Floquet Scalar Dynamics in Global AdS

TL;DR

This paper investigates periodically driven scalar fields in global AdS, revealing stable and unstable solutions, black hole formation, and Floquet condensates, with implications for quantum systems and time crystal phenomena.

Contribution

It introduces a new class of Floquet condensates in AdS, maps their stability, and explores quenches and connections to time crystals, extending the understanding of driven holographic systems.

Findings

Identified stable and unstable regions in solution space.

Demonstrated black hole formation for certain perturbations.

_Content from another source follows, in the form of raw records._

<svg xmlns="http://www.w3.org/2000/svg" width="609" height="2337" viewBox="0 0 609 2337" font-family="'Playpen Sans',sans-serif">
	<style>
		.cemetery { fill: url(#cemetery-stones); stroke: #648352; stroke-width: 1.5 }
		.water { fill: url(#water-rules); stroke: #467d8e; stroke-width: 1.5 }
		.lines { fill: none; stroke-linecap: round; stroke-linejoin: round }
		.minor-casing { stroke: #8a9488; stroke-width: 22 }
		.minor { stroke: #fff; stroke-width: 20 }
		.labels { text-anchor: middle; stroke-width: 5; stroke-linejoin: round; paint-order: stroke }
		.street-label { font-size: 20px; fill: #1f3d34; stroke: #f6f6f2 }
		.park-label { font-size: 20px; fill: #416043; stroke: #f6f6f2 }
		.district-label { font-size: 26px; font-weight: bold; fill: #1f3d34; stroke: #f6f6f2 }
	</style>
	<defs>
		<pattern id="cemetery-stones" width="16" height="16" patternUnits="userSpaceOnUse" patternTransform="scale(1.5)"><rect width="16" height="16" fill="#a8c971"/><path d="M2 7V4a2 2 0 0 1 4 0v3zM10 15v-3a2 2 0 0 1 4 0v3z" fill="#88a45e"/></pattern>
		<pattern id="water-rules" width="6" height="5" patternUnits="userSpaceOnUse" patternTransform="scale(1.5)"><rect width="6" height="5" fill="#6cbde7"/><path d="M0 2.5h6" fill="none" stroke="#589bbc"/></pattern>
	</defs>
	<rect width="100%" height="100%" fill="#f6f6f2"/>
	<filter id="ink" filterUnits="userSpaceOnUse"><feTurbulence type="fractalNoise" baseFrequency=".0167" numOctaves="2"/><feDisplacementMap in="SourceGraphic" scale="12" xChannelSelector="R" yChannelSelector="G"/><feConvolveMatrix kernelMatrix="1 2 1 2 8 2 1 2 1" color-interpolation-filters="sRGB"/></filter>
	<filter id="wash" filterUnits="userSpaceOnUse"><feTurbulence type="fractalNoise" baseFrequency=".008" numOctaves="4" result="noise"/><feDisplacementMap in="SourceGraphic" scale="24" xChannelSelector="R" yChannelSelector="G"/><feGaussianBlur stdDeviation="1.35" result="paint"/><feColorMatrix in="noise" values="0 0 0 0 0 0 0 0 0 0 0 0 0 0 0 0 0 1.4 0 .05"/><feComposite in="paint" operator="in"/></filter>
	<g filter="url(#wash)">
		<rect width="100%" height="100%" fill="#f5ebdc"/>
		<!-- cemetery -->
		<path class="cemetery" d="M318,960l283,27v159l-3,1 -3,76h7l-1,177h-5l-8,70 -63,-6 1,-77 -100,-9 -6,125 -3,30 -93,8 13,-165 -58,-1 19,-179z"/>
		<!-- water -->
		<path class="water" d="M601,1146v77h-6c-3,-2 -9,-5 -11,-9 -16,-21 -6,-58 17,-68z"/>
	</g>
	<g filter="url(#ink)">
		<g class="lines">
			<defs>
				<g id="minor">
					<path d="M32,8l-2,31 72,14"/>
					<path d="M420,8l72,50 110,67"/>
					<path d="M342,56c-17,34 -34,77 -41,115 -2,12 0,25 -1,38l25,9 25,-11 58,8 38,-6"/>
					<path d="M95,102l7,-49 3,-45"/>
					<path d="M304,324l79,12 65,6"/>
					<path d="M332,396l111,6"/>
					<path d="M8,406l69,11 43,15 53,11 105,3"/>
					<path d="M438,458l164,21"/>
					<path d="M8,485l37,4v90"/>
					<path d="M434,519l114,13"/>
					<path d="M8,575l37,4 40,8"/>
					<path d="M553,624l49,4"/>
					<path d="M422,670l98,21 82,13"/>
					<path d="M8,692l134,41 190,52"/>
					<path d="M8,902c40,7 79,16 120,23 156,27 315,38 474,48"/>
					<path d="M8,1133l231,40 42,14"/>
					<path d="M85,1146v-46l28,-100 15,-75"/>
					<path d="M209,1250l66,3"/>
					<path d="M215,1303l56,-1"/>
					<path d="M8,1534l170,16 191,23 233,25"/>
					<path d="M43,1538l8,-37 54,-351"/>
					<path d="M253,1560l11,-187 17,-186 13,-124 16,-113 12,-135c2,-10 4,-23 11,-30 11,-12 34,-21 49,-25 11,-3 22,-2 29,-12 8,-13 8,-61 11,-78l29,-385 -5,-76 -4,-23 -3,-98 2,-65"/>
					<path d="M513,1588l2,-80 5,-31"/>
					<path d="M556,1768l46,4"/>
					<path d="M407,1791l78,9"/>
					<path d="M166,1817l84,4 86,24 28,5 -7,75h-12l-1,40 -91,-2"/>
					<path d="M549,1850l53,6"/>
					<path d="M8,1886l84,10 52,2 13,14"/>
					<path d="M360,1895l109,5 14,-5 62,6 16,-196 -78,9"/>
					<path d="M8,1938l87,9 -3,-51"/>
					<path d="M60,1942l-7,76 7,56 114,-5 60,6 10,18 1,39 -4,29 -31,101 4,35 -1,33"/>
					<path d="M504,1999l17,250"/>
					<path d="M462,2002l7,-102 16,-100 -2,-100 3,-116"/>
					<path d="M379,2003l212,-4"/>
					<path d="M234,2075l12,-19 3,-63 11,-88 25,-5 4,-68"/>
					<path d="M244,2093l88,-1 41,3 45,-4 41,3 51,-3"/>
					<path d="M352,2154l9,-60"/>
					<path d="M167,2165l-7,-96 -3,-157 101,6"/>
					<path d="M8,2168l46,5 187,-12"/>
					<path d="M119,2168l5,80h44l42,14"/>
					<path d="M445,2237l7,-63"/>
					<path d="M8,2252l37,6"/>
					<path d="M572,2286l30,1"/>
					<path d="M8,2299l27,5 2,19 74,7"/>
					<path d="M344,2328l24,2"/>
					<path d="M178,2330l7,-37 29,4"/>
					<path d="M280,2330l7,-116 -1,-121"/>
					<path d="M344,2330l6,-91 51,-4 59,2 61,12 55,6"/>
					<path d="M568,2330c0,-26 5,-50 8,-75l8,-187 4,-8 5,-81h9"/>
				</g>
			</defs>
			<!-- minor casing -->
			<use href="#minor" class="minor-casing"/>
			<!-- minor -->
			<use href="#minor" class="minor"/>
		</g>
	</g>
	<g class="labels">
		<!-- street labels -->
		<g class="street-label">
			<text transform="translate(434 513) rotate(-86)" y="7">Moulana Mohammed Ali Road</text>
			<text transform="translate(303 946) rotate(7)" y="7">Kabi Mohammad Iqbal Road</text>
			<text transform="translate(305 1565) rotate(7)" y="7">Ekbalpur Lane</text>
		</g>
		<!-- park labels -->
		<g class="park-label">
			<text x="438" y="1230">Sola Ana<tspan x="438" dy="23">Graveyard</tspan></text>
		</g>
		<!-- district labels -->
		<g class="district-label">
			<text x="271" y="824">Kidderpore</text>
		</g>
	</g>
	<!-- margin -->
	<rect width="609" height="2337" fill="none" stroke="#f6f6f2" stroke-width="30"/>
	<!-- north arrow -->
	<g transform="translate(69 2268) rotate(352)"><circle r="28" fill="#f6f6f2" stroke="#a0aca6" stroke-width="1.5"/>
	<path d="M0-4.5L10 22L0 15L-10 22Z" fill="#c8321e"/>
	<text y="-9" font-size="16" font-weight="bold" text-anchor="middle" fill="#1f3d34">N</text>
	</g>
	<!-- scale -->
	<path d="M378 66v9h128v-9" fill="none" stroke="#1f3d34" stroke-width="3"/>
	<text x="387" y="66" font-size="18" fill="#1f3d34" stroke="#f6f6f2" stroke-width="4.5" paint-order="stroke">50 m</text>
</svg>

Constructed quenches leading to boson stars and Floquet condensates.

Abstract

We study periodically driven scalar fields and the resulting geometries with global AdS asymptotics. These solutions describe the strongly coupled dynamics of dual finite-size quantum systems under a periodic driving which we interpret as Floquet condensates. They span a continuous two-parameter space that extends the linearized solutions on AdS. We map the regions of stability in the solution space. In a significant portion of the unstable subspace, two very different endpoints are reached depending upon the sign of the perturbation. Collapse into a black hole occurs for one sign. For the opposite sign instead one attains a regular solution with periodic modulation. We also construct quenches where the driving frequency and amplitude are continuously varied. Quasistatic quenches can interpolate between pure AdS and sourced solutions with time periodic vev. By suitably choosing the quasistatic path one can obtain boson stars dual to Floquet condensates at zero driving field. We characterize the adiabaticity of the quenching processes. Besides, we speculate on the possible connections of this framework with time crystals.